What is needed:
Count the lines in the listing below that contain the word "chart". Reply with the number only.

Input records:

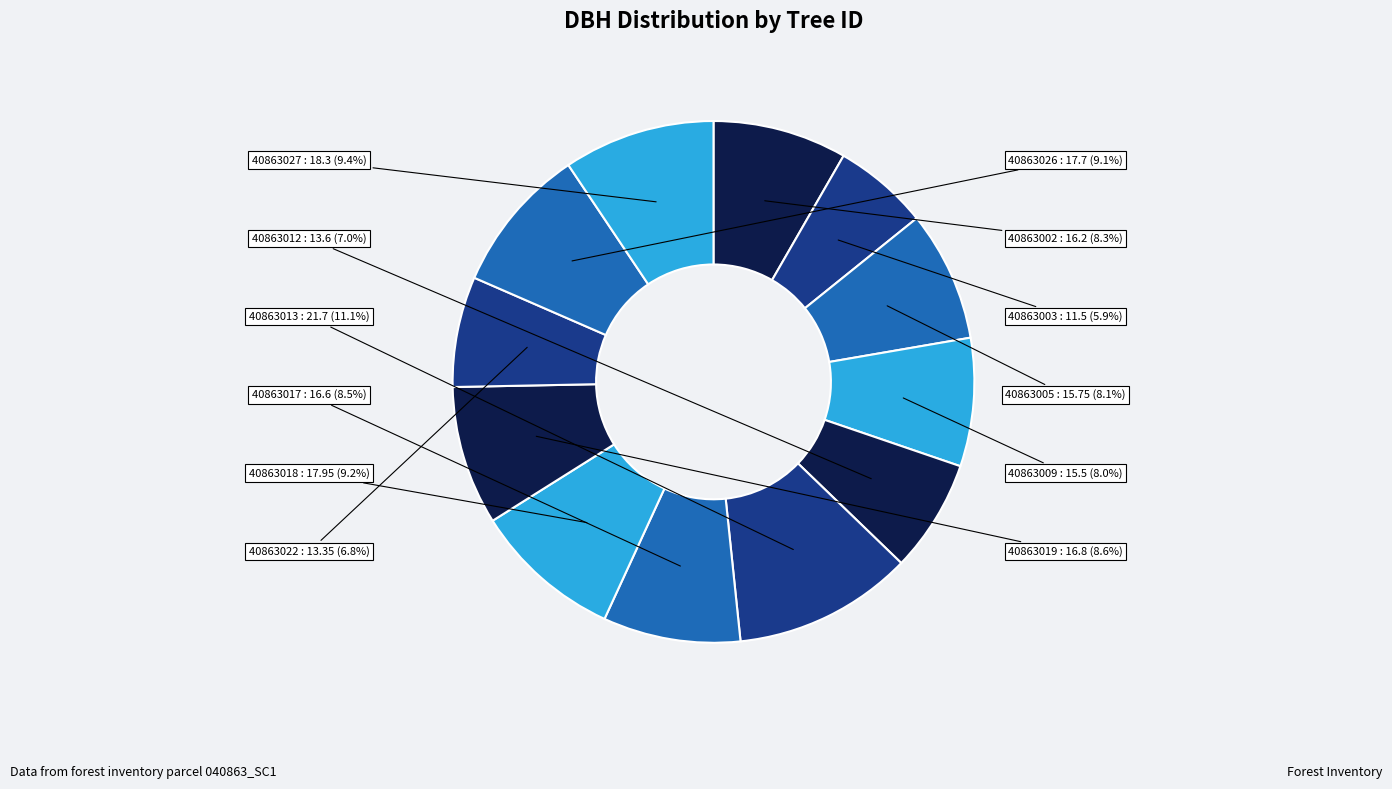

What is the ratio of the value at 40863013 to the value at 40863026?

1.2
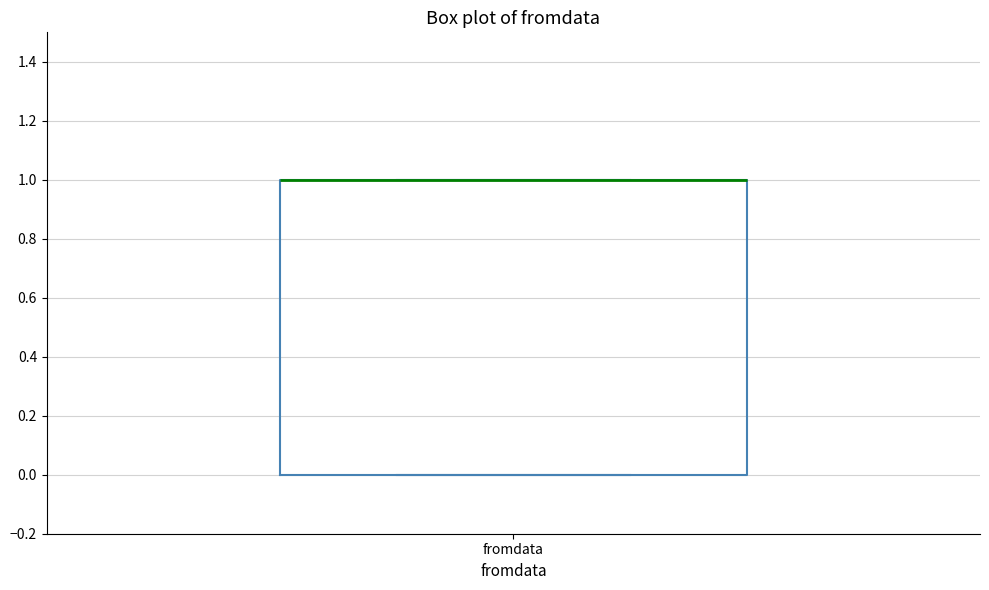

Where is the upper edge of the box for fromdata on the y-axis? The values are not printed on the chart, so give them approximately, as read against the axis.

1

---

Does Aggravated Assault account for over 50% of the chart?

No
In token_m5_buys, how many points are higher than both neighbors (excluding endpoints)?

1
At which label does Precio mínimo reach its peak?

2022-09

Response to the exercise:
2